[SPARK-31877][SQL]Avoid stats computation for Hive table #28686

karuppayya · 2020-05-31T17:59:25Z

What changes were proposed in this pull request?

As part of DetermineTableStats rule we compute the stats for a HiveTableRelation, whcih can b an expensive operation. And it could happen multiple times for a query(SPARK-31850).

In most cases(the flag for converting Parquet and Orc table to datasource table is enabled by default in master branch), RelationConversion rule converts the HiveTableRelation to LogicalRelation.
When the conversion happens, the stats computed as part of Hive Table relation does not get used.

In this change, stats compute is avoided by performing the conversion before computing stats.

Why are the changes needed?

With the change, stats for Hive table will not be computed unnecessarily.

Does this PR introduce any user-facing change?

No

How was this patch tested?

It was tested on local machine and behaviour verified.

karuppayya · 2020-06-01T02:37:32Z

@viirya @dongjoon-hyun @maropu @gatorsmile Can any of you help review the change.
Thank you

maropu · 2020-06-01T05:09:22Z

ok to test

maropu · 2020-06-01T05:09:36Z

Looks okay to me.

SparkQA · 2020-06-01T07:16:07Z

Test build #123362 has finished for PR 28686 at commit 5c782a7.

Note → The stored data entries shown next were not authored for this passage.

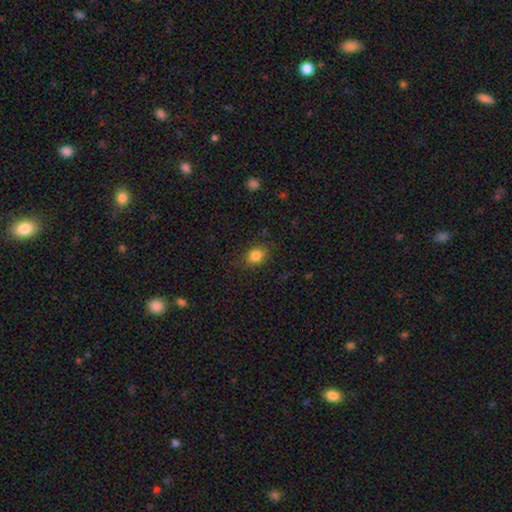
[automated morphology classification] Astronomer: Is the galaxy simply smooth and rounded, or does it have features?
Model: smooth — 84%.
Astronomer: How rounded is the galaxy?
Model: in between — 52% (runner-up: round, 47%).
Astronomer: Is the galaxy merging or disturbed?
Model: none — 80%.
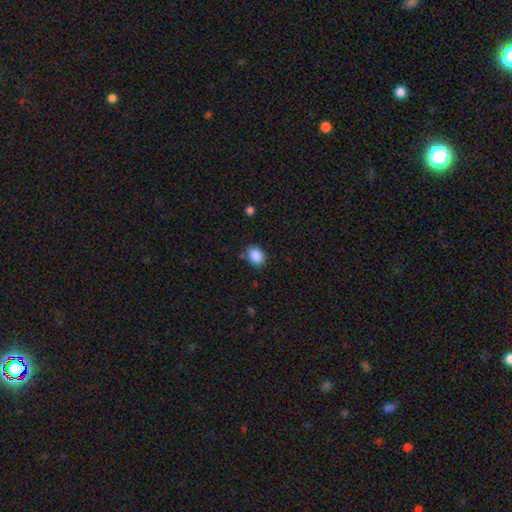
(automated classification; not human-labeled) smooth-or-featured: smooth: 88% | star or artifact: 9% | featured or disk: 3%
  how-rounded: in between: 55% | round: 44% | cigar-shaped: 1%
  merging: none: 80% | minor disturbance: 14% | major disturbance: 4% | merger: 3%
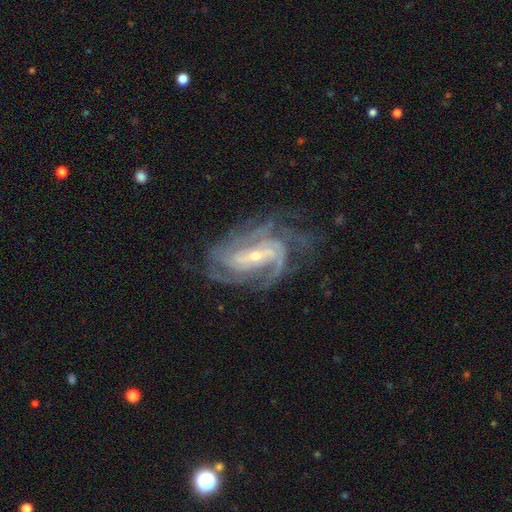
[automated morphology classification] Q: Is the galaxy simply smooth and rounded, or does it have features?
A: featured or disk — 91%.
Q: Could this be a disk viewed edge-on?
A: no — 96%.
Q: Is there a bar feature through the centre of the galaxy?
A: strong — 48%.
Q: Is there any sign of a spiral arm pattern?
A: yes — 98%.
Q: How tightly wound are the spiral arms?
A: tight — 51%.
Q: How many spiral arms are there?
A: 3 — 27%.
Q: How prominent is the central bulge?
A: small — 71%.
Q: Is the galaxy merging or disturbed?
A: none — 64%.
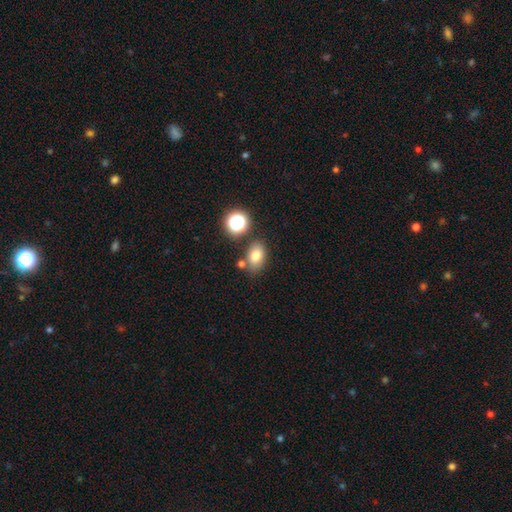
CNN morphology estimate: smooth_or_featured: smooth (p=0.78) [alt: star or artifact p=0.12]
how_rounded: in between (p=0.79) [alt: round p=0.19]
merging: none (p=0.72) [alt: minor disturbance p=0.13]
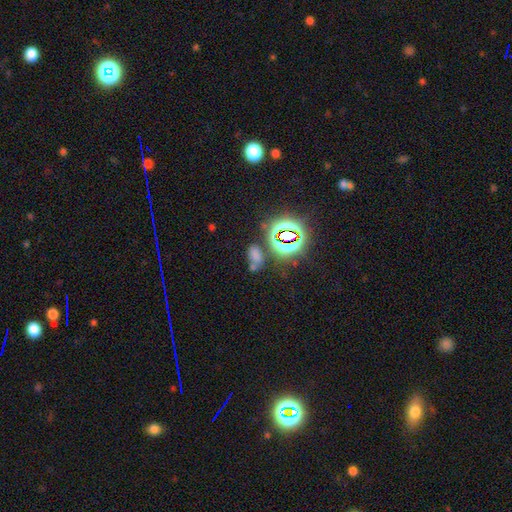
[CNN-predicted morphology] The model was most divided on "smooth or featured": smooth: 54%, star or artifact: 37%, featured or disk: 9%. More confident: how rounded — in between (86%); merging — none (54%).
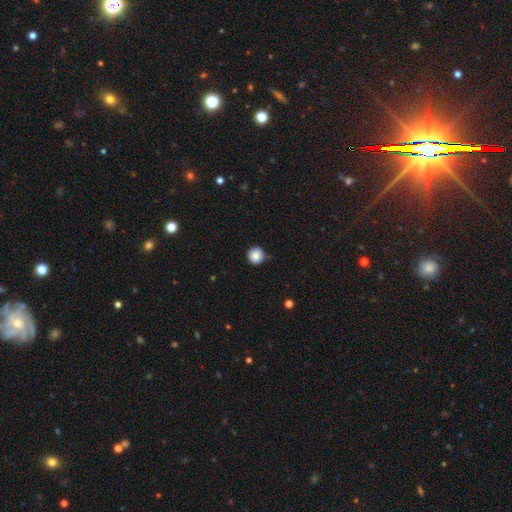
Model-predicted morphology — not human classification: A smooth galaxy with no disk features (85%) that is round (95%). Merging: none (83%).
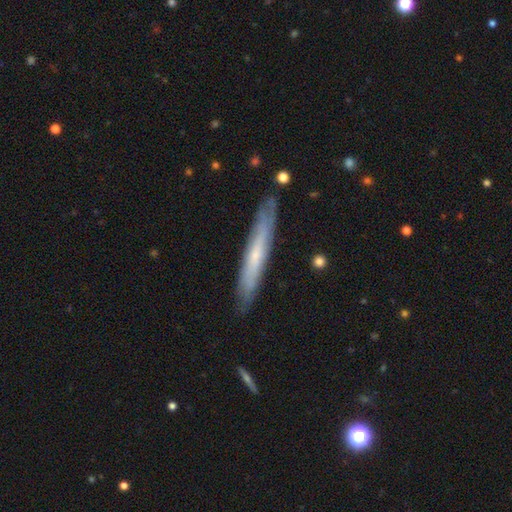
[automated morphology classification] The model was most divided on "smooth or featured": featured or disk: 53%, smooth: 40%, star or artifact: 6%. More confident: merging — none (84%); edge-on disk — yes (81%).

This patch fails Spark unit tests.
This patch merges cleanly.
This patch adds no public classes.

SparkQA · 2020-06-02T02:29:49Z

Test build #123404 has finished for PR 28686 at commit 3b3b4cc.

This patch fails Spark unit tests.
This patch merges cleanly.
This patch adds no public classes.

SparkQA · 2020-06-02T07:05:02Z

Test build #123418 has finished for PR 28686 at commit a58a75f.

This patch fails due to an unknown error code, -9.
This patch merges cleanly.
This patch adds no public classes.

karuppayya · 2020-06-02T16:59:31Z

Failure doesnt look genuine to me.
@maropu do i need to re-trigger the tests?

viirya · 2020-06-02T17:17:48Z

retest this please

SparkQA · 2020-06-02T22:47:36Z

Test build #123443 has finished for PR 28686 at commit a58a75f.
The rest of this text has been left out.